*** Provided records ***

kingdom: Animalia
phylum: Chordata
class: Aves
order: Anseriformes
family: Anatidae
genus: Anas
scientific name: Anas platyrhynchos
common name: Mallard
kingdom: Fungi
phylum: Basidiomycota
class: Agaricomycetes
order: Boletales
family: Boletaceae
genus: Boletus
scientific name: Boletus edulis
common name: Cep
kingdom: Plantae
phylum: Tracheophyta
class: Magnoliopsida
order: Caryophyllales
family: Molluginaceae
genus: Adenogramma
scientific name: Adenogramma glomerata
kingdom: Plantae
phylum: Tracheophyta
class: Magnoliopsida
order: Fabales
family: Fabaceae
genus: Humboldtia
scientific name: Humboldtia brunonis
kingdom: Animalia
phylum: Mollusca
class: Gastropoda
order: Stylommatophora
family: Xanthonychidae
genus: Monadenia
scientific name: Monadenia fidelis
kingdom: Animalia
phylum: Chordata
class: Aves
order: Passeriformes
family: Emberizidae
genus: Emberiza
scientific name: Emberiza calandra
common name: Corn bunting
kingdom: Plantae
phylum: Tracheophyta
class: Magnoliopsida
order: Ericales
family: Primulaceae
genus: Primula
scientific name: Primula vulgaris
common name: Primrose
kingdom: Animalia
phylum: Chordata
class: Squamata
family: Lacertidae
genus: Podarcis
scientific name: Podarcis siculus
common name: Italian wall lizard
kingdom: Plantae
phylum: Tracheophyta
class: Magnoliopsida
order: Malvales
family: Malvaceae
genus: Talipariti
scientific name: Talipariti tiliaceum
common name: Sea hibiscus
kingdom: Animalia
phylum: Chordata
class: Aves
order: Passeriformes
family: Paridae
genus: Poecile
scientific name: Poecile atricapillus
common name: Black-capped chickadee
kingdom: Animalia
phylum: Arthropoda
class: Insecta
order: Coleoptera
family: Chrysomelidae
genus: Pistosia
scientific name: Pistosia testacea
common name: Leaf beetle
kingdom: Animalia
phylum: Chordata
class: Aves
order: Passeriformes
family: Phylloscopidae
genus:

***

- _Problem to work on_: Rewrite all the lines above, replacing every "common name" with "vernacular name" and leaving everything else unchanged.

- _Response_:
kingdom: Animalia
phylum: Chordata
class: Aves
order: Anseriformes
family: Anatidae
genus: Anas
scientific name: Anas platyrhynchos
vernacular name: Mallard
kingdom: Fungi
phylum: Basidiomycota
class: Agaricomycetes
order: Boletales
family: Boletaceae
genus: Boletus
scientific name: Boletus edulis
vernacular name: Cep
kingdom: Plantae
phylum: Tracheophyta
class: Magnoliopsida
order: Caryophyllales
family: Molluginaceae
genus: Adenogramma
scientific name: Adenogramma glomerata
kingdom: Plantae
phylum: Tracheophyta
class: Magnoliopsida
order: Fabales
family: Fabaceae
genus: Humboldtia
scientific name: Humboldtia brunonis
kingdom: Animalia
phylum: Mollusca
class: Gastropoda
order: Stylommatophora
family: Xanthonychidae
genus: Monadenia
scientific name: Monadenia fidelis
kingdom: Animalia
phylum: Chordata
class: Aves
order: Passeriformes
family: Emberizidae
genus: Emberiza
scientific name: Emberiza calandra
vernacular name: Corn bunting
kingdom: Plantae
phylum: Tracheophyta
class: Magnoliopsida
order: Ericales
family: Primulaceae
genus: Primula
scientific name: Primula vulgaris
vernacular name: Primrose
kingdom: Animalia
phylum: Chordata
class: Squamata
family: Lacertidae
genus: Podarcis
scientific name: Podarcis siculus
vernacular name: Italian wall lizard
kingdom: Plantae
phylum: Tracheophyta
class: Magnoliopsida
order: Malvales
family: Malvaceae
genus: Talipariti
scientific name: Talipariti tiliaceum
vernacular name: Sea hibiscus
kingdom: Animalia
phylum: Chordata
class: Aves
order: Passeriformes
family: Paridae
genus: Poecile
scientific name: Poecile atricapillus
vernacular name: Black-capped chickadee
kingdom: Animalia
phylum: Arthropoda
class: Insecta
order: Coleoptera
family: Chrysomelidae
genus: Pistosia
scientific name: Pistosia testacea
vernacular name: Leaf beetle
kingdom: Animalia
phylum: Chordata
class: Aves
order: Passeriformes
family: Phylloscopidae
genus:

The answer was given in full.